Rusk Toast (1 Rusk) and Milk (1 Cup)
Dinner
139 mg/dL
avg. peak value
Usually causes a medium spike
Avg. Food Score on Ultrahuman App
Ultrahuman Users got an UNSTABLE response
How to consume milk, rusk toast without glucose spikes
Portion Control
Reduce the amount of milk and rusk toast you consume in one sitting to minimize the likelihood of a glucose spike.
Protein Addition
Incorporate a source of protein like a handful of nuts or a boiled egg to slow down the absorption of carbohydrates.
Fiber Enhancement
Add foods rich in fiber, such as chia seeds or flaxseeds, to your milk. Fiber can help stabilize blood sugar levels.
Whole Grain Rusks
Choose whole grain or multi-grain rusk toast options, which are digested more slowly than refined grains.
Pair with Healthy Fats
Include a small amount of healthy fats, such as avocado or a spoonful of nut butter, to help slow digestion.
Cinnamon Addition
Sprinkle cinnamon on your rusk toast or milk.
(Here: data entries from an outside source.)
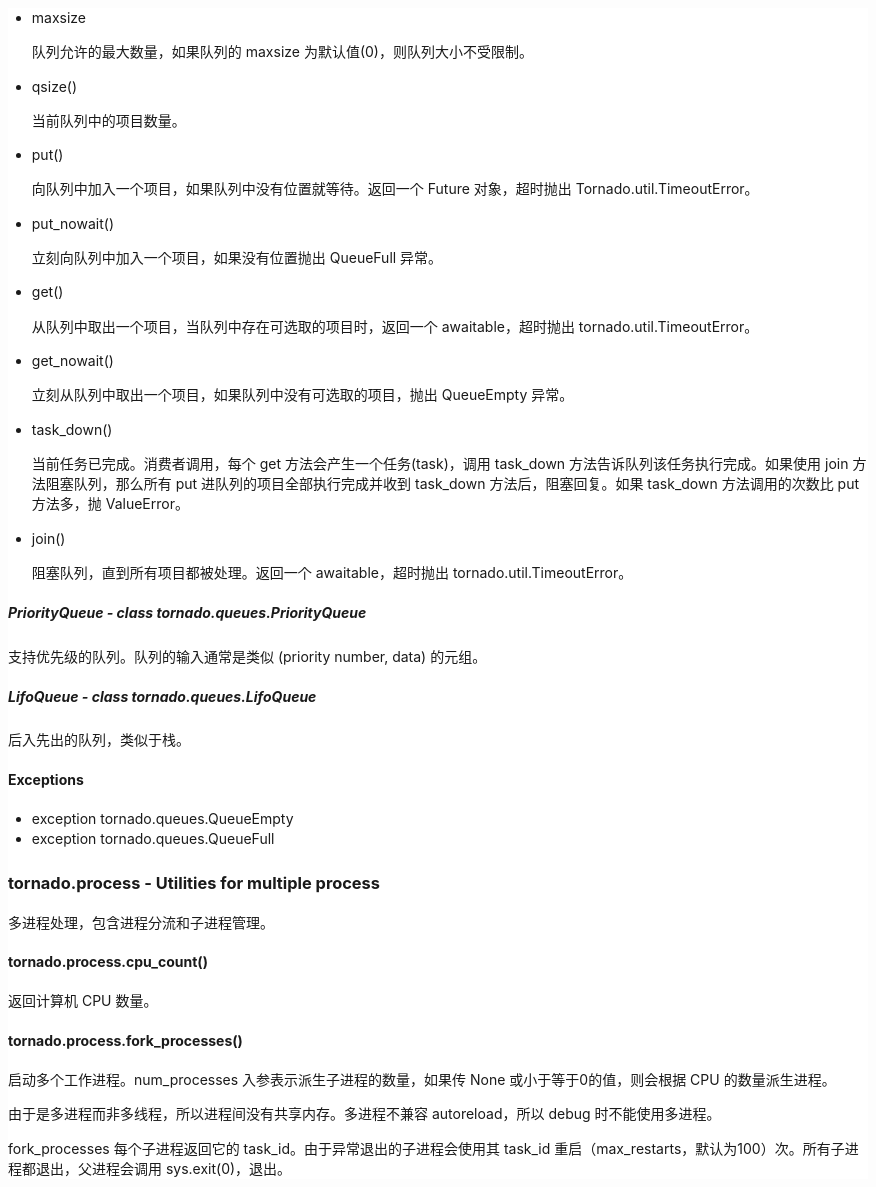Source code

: * maxsize

  队列允许的最大数量，如果队列的 maxsize 为默认值(0)，则队列大小不受限制。

* qsize()

  当前队列中的项目数量。

* put()

  向队列中加入一个项目，如果队列中没有位置就等待。返回一个 Future 对象，超时抛出 Tornado.util.TimeoutError。

* put_nowait()

  立刻向队列中加入一个项目，如果没有位置抛出 QueueFull 异常。

* get()

  从队列中取出一个项目，当队列中存在可选取的项目时，返回一个 awaitable，超时抛出 tornado.util.TimeoutError。

* get_nowait()

  立刻从队列中取出一个项目，如果队列中没有可选取的项目，抛出 QueueEmpty 异常。

* task_down()

  当前任务已完成。消费者调用，每个 get 方法会产生一个任务(task)，调用 task_down 方法告诉队列该任务执行完成。如果使用 join 方法阻塞队列，那么所有 put 进队列的项目全部执行完成并收到 task_down 方法后，阻塞回复。如果 task_down 方法调用的次数比 put 方法多，抛 ValueError。

* join()

  阻塞队列，直到所有项目都被处理。返回一个 awaitable，超时抛出 tornado.util.TimeoutError。

##### PriorityQueue - class tornado.queues.PriorityQueue

支持优先级的队列。队列的输入通常是类似 (priority number, data) 的元组。

##### LifoQueue - class tornado.queues.LifoQueue

后入先出的队列，类似于栈。

#### Exceptions

* exception tornado.queues.QueueEmpty
* exception tornado.queues.QueueFull

### tornado.process - Utilities for multiple process

多进程处理，包含进程分流和子进程管理。

#### tornado.process.cpu_count()

返回计算机 CPU 数量。

#### tornado.process.fork_processes()

启动多个工作进程。num_processes 入参表示派生子进程的数量，如果传 None 或小于等于0的值，则会根据 CPU 的数量派生进程。

由于是多进程而非多线程，所以进程间没有共享内存。多进程不兼容 autoreload，所以 debug 时不能使用多进程。

fork_processes 每个子进程返回它的 task_id。由于异常退出的子进程会使用其 task_id 重启（max_restarts，默认为100）次。所有子进程都退出，父进程会调用 sys.exit(0)，退出。

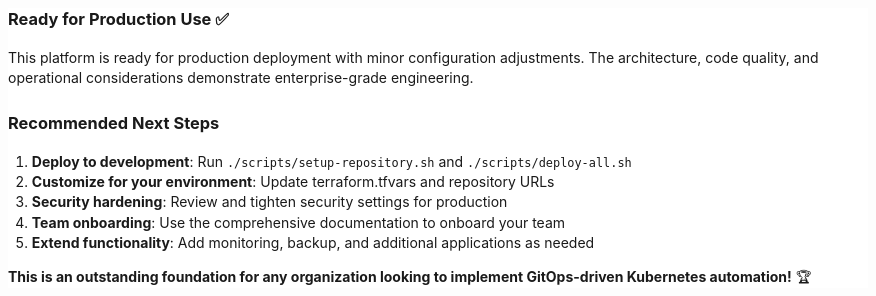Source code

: ### **Ready for Production Use** ✅

This platform is ready for production deployment with minor configuration adjustments. The architecture, code quality, and operational considerations demonstrate enterprise-grade engineering.

### **Recommended Next Steps**

1. **Deploy to development**: Run `./scripts/setup-repository.sh` and `./scripts/deploy-all.sh`
2. **Customize for your environment**: Update terraform.tfvars and repository URLs
3. **Security hardening**: Review and tighten security settings for production
4. **Team onboarding**: Use the comprehensive documentation to onboard your team
5. **Extend functionality**: Add monitoring, backup, and additional applications as needed

**This is an outstanding foundation for any organization looking to implement GitOps-driven Kubernetes automation!** 🏆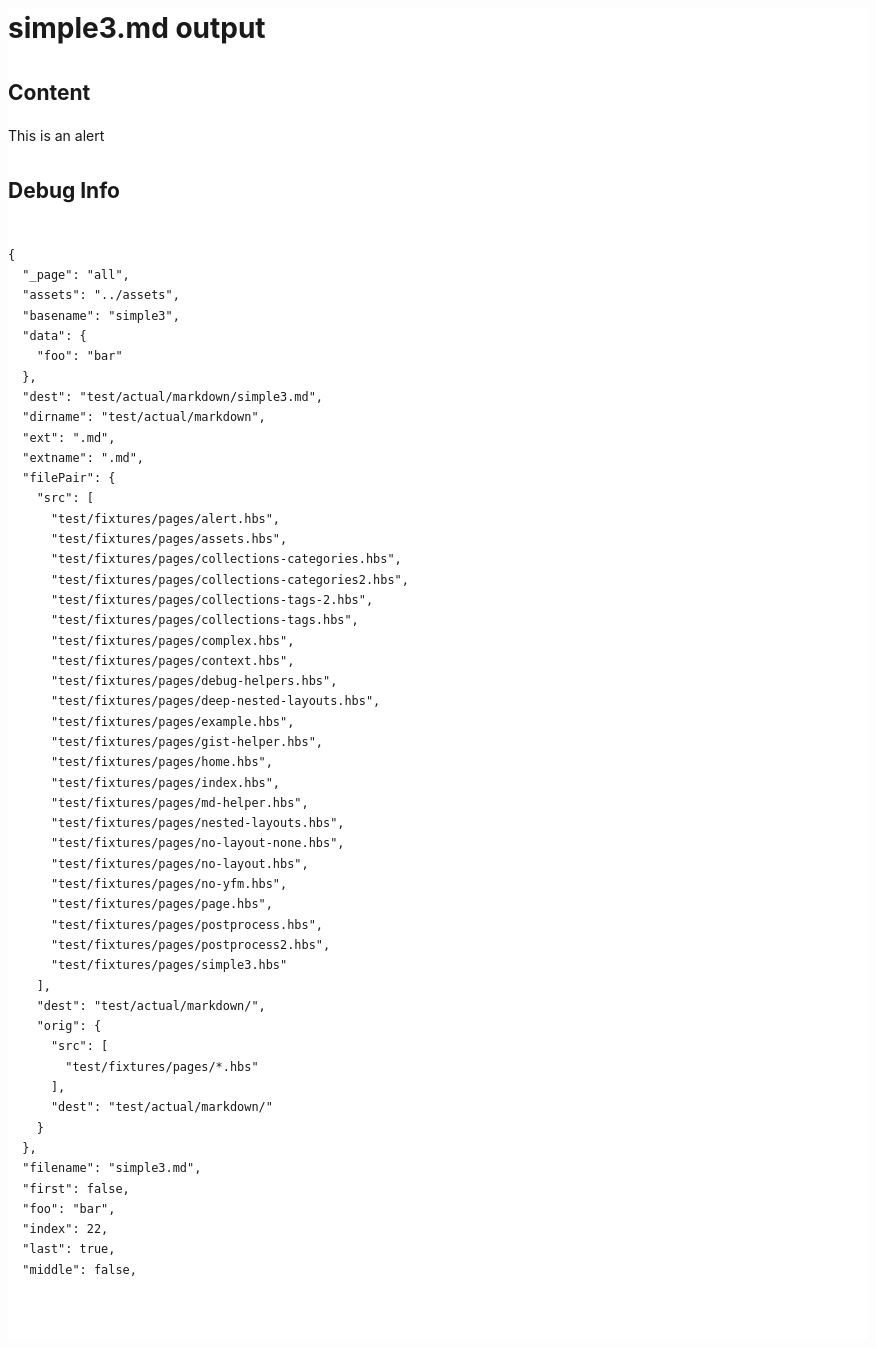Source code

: # simple3.md output

## Content



<span class="alert alert-info">This is an alert</span>



## Debug Info
<pre><code class="json">
{
  "_page": "all",
  "assets": "../assets",
  "basename": "simple3",
  "data": {
    "foo": "bar"
  },
  "dest": "test/actual/markdown/simple3.md",
  "dirname": "test/actual/markdown",
  "ext": ".md",
  "extname": ".md",
  "filePair": {
    "src": [
      "test/fixtures/pages/alert.hbs",
      "test/fixtures/pages/assets.hbs",
      "test/fixtures/pages/collections-categories.hbs",
      "test/fixtures/pages/collections-categories2.hbs",
      "test/fixtures/pages/collections-tags-2.hbs",
      "test/fixtures/pages/collections-tags.hbs",
      "test/fixtures/pages/complex.hbs",
      "test/fixtures/pages/context.hbs",
      "test/fixtures/pages/debug-helpers.hbs",
      "test/fixtures/pages/deep-nested-layouts.hbs",
      "test/fixtures/pages/example.hbs",
      "test/fixtures/pages/gist-helper.hbs",
      "test/fixtures/pages/home.hbs",
      "test/fixtures/pages/index.hbs",
      "test/fixtures/pages/md-helper.hbs",
      "test/fixtures/pages/nested-layouts.hbs",
      "test/fixtures/pages/no-layout-none.hbs",
      "test/fixtures/pages/no-layout.hbs",
      "test/fixtures/pages/no-yfm.hbs",
      "test/fixtures/pages/page.hbs",
      "test/fixtures/pages/postprocess.hbs",
      "test/fixtures/pages/postprocess2.hbs",
      "test/fixtures/pages/simple3.hbs"
    ],
    "dest": "test/actual/markdown/",
    "orig": {
      "src": [
        "test/fixtures/pages/*.hbs"
      ],
      "dest": "test/actual/markdown/"
    }
  },
  "filename": "simple3.md",
  "first": false,
  "foo": "bar",
  "index": 22,
  "last": true,
  "middle": false,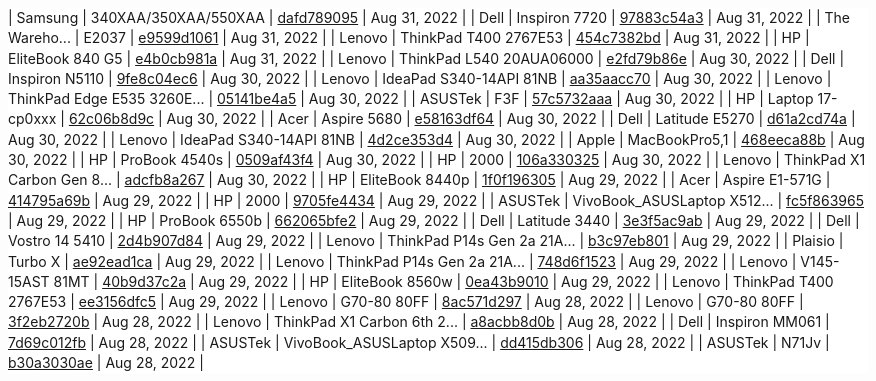 | Samsung       | 340XAA/350XAA/550XAA        | [dafd789095](https://linux-hardware.org/?probe=dafd789095) | Aug 31, 2022 |
| Dell          | Inspiron 7720               | [97883c54a3](https://linux-hardware.org/?probe=97883c54a3) | Aug 31, 2022 |
| The Wareho... | E2037                       | [e9599d1061](https://linux-hardware.org/?probe=e9599d1061) | Aug 31, 2022 |
| Lenovo        | ThinkPad T400 2767E53       | [454c7382bd](https://linux-hardware.org/?probe=454c7382bd) | Aug 31, 2022 |
| HP            | EliteBook 840 G5            | [e4b0cb981a](https://linux-hardware.org/?probe=e4b0cb981a) | Aug 31, 2022 |
| Lenovo        | ThinkPad L540 20AUA06000    | [e2fd79b86e](https://linux-hardware.org/?probe=e2fd79b86e) | Aug 30, 2022 |
| Dell          | Inspiron N5110              | [9fe8c04ec6](https://linux-hardware.org/?probe=9fe8c04ec6) | Aug 30, 2022 |
| Lenovo        | IdeaPad S340-14API 81NB     | [aa35aacc70](https://linux-hardware.org/?probe=aa35aacc70) | Aug 30, 2022 |
| Lenovo        | ThinkPad Edge E535 3260E... | [05141be4a5](https://linux-hardware.org/?probe=05141be4a5) | Aug 30, 2022 |
| ASUSTek       | F3F                         | [57c5732aaa](https://linux-hardware.org/?probe=57c5732aaa) | Aug 30, 2022 |
| HP            | Laptop 17-cp0xxx            | [62c06b8d9c](https://linux-hardware.org/?probe=62c06b8d9c) | Aug 30, 2022 |
| Acer          | Aspire 5680                 | [e58163df64](https://linux-hardware.org/?probe=e58163df64) | Aug 30, 2022 |
| Dell          | Latitude E5270              | [d61a2cd74a](https://linux-hardware.org/?probe=d61a2cd74a) | Aug 30, 2022 |
| Lenovo        | IdeaPad S340-14API 81NB     | [4d2ce353d4](https://linux-hardware.org/?probe=4d2ce353d4) | Aug 30, 2022 |
| Apple         | MacBookPro5,1               | [468eeca88b](https://linux-hardware.org/?probe=468eeca88b) | Aug 30, 2022 |
| HP            | ProBook 4540s               | [0509af43f4](https://linux-hardware.org/?probe=0509af43f4) | Aug 30, 2022 |
| HP            | 2000                        | [106a330325](https://linux-hardware.org/?probe=106a330325) | Aug 30, 2022 |
| Lenovo        | ThinkPad X1 Carbon Gen 8... | [adcfb8a267](https://linux-hardware.org/?probe=adcfb8a267) | Aug 30, 2022 |
| HP            | EliteBook 8440p             | [1f0f196305](https://linux-hardware.org/?probe=1f0f196305) | Aug 29, 2022 |
| Acer          | Aspire E1-571G              | [414795a69b](https://linux-hardware.org/?probe=414795a69b) | Aug 29, 2022 |
| HP            | 2000                        | [9705fe4434](https://linux-hardware.org/?probe=9705fe4434) | Aug 29, 2022 |
| ASUSTek       | VivoBook_ASUSLaptop X512... | [fc5f863965](https://linux-hardware.org/?probe=fc5f863965) | Aug 29, 2022 |
| HP            | ProBook 6550b               | [662065bfe2](https://linux-hardware.org/?probe=662065bfe2) | Aug 29, 2022 |
| Dell          | Latitude 3440               | [3e3f5ac9ab](https://linux-hardware.org/?probe=3e3f5ac9ab) | Aug 29, 2022 |
| Dell          | Vostro 14 5410              | [2d4b907d84](https://linux-hardware.org/?probe=2d4b907d84) | Aug 29, 2022 |
| Lenovo        | ThinkPad P14s Gen 2a 21A... | [b3c97eb801](https://linux-hardware.org/?probe=b3c97eb801) | Aug 29, 2022 |
| Plaisio       | Turbo X                     | [ae92ead1ca](https://linux-hardware.org/?probe=ae92ead1ca) | Aug 29, 2022 |
| Lenovo        | ThinkPad P14s Gen 2a 21A... | [748d6f1523](https://linux-hardware.org/?probe=748d6f1523) | Aug 29, 2022 |
| Lenovo        | V145-15AST 81MT             | [40b9d37c2a](https://linux-hardware.org/?probe=40b9d37c2a) | Aug 29, 2022 |
| HP            | EliteBook 8560w             | [0ea43b9010](https://linux-hardware.org/?probe=0ea43b9010) | Aug 29, 2022 |
| Lenovo        | ThinkPad T400 2767E53       | [ee3156dfc5](https://linux-hardware.org/?probe=ee3156dfc5) | Aug 29, 2022 |
| Lenovo        | G70-80 80FF                 | [8ac571d297](https://linux-hardware.org/?probe=8ac571d297) | Aug 28, 2022 |
| Lenovo        | G70-80 80FF                 | [3f2eb2720b](https://linux-hardware.org/?probe=3f2eb2720b) | Aug 28, 2022 |
| Lenovo        | ThinkPad X1 Carbon 6th 2... | [a8acbb8d0b](https://linux-hardware.org/?probe=a8acbb8d0b) | Aug 28, 2022 |
| Dell          | Inspiron MM061              | [7d69c012fb](https://linux-hardware.org/?probe=7d69c012fb) | Aug 28, 2022 |
| ASUSTek       | VivoBook_ASUSLaptop X509... | [dd415db306](https://linux-hardware.org/?probe=dd415db306) | Aug 28, 2022 |
| ASUSTek       | N71Jv                       | [b30a3030ae](https://linux-hardware.org/?probe=b30a3030ae) | Aug 28, 2022 |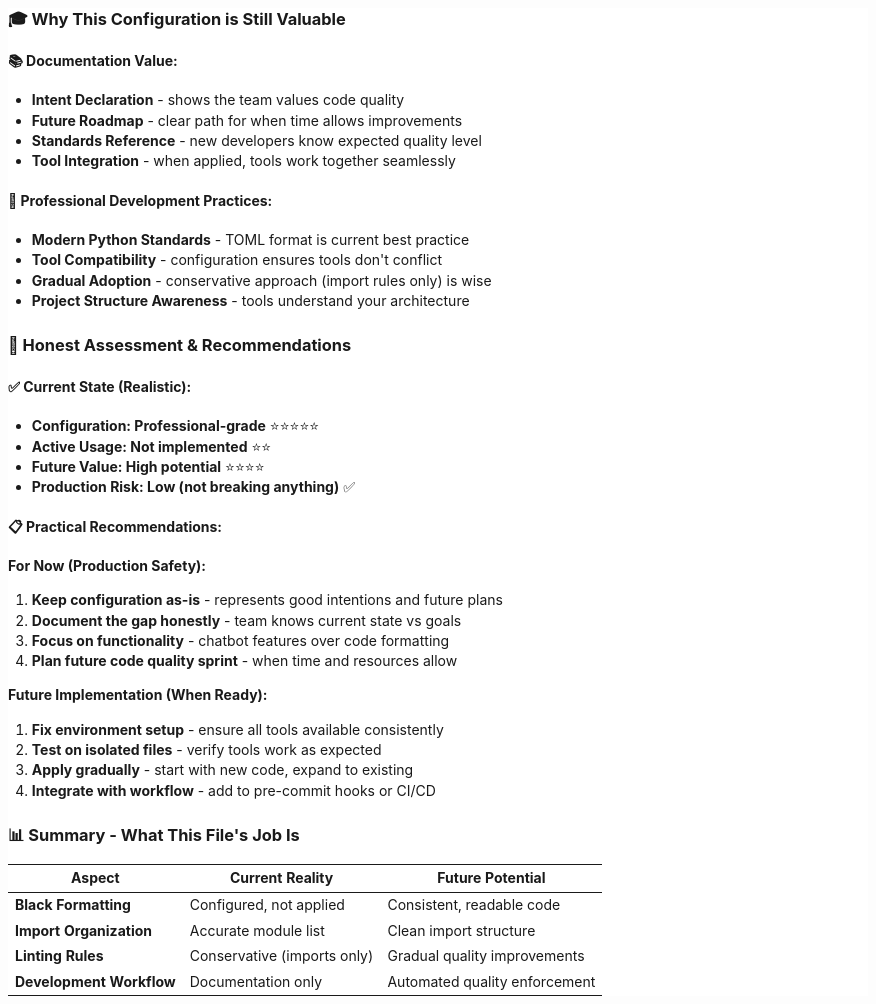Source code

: ### **🎓 Why This Configuration is Still Valuable**

#### **📚 Documentation Value:**
- **Intent Declaration** - shows the team values code quality
- **Future Roadmap** - clear path for when time allows improvements
- **Standards Reference** - new developers know expected quality level
- **Tool Integration** - when applied, tools work together seamlessly

#### **🏢 Professional Development Practices:**
- **Modern Python Standards** - TOML format is current best practice
- **Tool Compatibility** - configuration ensures tools don't conflict
- **Gradual Adoption** - conservative approach (import rules only) is wise
- **Project Structure Awareness** - tools understand your architecture

### **🎯 Honest Assessment & Recommendations**

#### **✅ Current State (Realistic):**
- **Configuration: Professional-grade** ⭐⭐⭐⭐⭐
- **Active Usage: Not implemented** ⭐⭐ 
- **Future Value: High potential** ⭐⭐⭐⭐
- **Production Risk: Low (not breaking anything)** ✅

#### **📋 Practical Recommendations:**

**For Now (Production Safety):**
1. **Keep configuration as-is** - represents good intentions and future plans
2. **Document the gap honestly** - team knows current state vs goals
3. **Focus on functionality** - chatbot features over code formatting
4. **Plan future code quality sprint** - when time and resources allow

**Future Implementation (When Ready):**
1. **Fix environment setup** - ensure all tools available consistently
2. **Test on isolated files** - verify tools work as expected
3. **Apply gradually** - start with new code, expand to existing
4. **Integrate with workflow** - add to pre-commit hooks or CI/CD

### **📊 Summary - What This File's Job Is**

| Aspect | Current Reality | Future Potential |
|--------|-----------------|------------------|
| **Black Formatting** | Configured, not applied | Consistent, readable code |
| **Import Organization** | Accurate module list | Clean import structure |
| **Linting Rules** | Conservative (imports only) | Gradual quality improvements |
| **Development Workflow** | Documentation only | Automated quality enforcement |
Cinnamon has properties that may help regulate blood sugar.
Hydration
Drink a glass of water before your meal to help with digestion and potentially reduce the impact on blood sugar levels.
Meal Timing
Consume this snack as part of a balanced meal rather than on an empty stomach to reduce glucose spikes.
Physical Activity
Engage in light physical activity, such as a short walk, after eating to help your body process glucose more efficiently.
Monitor and Adapt
Keep track of your blood sugar levels after consuming milk and rusk toast and adjust your portions and combinations as needed.